Source information START

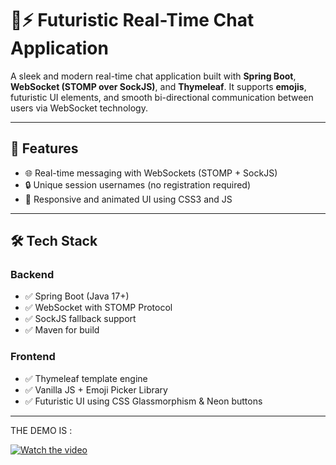 # 💬⚡ Futuristic Real-Time Chat Application

A sleek and modern real-time chat application built with **Spring Boot**, **WebSocket (STOMP over SockJS)**, and **Thymeleaf**. It supports **emojis**, futuristic UI elements, and smooth bi-directional communication between users via WebSocket technology.

---

## 🚀 Features

- 🌐 Real-time messaging with WebSockets (STOMP + SockJS)
- 🔒 Unique session usernames (no registration required)
- 🌈 Responsive and animated UI using CSS3 and JS

---

## 🛠️ Tech Stack

### Backend
- ✅ Spring Boot (Java 17+)
- ✅ WebSocket with STOMP Protocol
- ✅ SockJS fallback support
- ✅ Maven for build

### Frontend
- ✅ Thymeleaf template engine
- ✅ Vanilla JS + Emoji Picker Library
- ✅ Futuristic UI using CSS Glassmorphism & Neon buttons

---
THE DEMO IS : 




[![Watch the video](![image](https://github.com/user-attachments/assets/8c2a2786-d2c2-446b-95fd-eba0dc75a360))]([https://raw.githubusercontent.com/yourusername/yourrepository/main/assets/video.mp4](https://github.com/user-attachments/assets/1a27a030-f460-458f-be02-9151fca401ee))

Source information END

Your goal - Render every line of the records above as a JSON list of strings, one string per line, with blank lines skipped and the pictures left out.

Result for this task -
[
  " # 💬⚡ Futuristic Real-Time Chat Application",
  "A sleek and modern real-time chat application built with **Spring Boot**, **WebSocket (STOMP over SockJS)**, and **Thymeleaf**. It supports **emojis**, futuristic UI elements, and smooth bi-directional communication between users via WebSocket technology.",
  "---",
  "## 🚀 Features",
  "- 🌐 Real-time messaging with WebSockets (STOMP + SockJS)",
  "- 🔒 Unique session usernames (no registration required)",
  "- 🌈 Responsive and animated UI using CSS3 and JS",
  "---",
  "## 🛠️ Tech Stack",
  "### Backend",
  "- ✅ Spring Boot (Java 17+)",
  "- ✅ WebSocket with STOMP Protocol",
  "- ✅ SockJS fallback support",
  "- ✅ Maven for build",
  "### Frontend",
  "- ✅ Thymeleaf template engine",
  "- ✅ Vanilla JS + Emoji Picker Library",
  "- ✅ Futuristic UI using CSS Glassmorphism & Neon buttons",
  "---",
  "THE DEMO IS : ",
  "[![Watch the video](![image](https://github.com/user-attachments/assets/8c2a2786-d2c2-446b-95fd-eba0dc75a360))]([https://raw.githubusercontent.com/yourusername/yourrepository/main/assets/video.mp4](https://github.com/user-attachments/assets/1a27a030-f460-458f-be02-9151fca401ee))"
]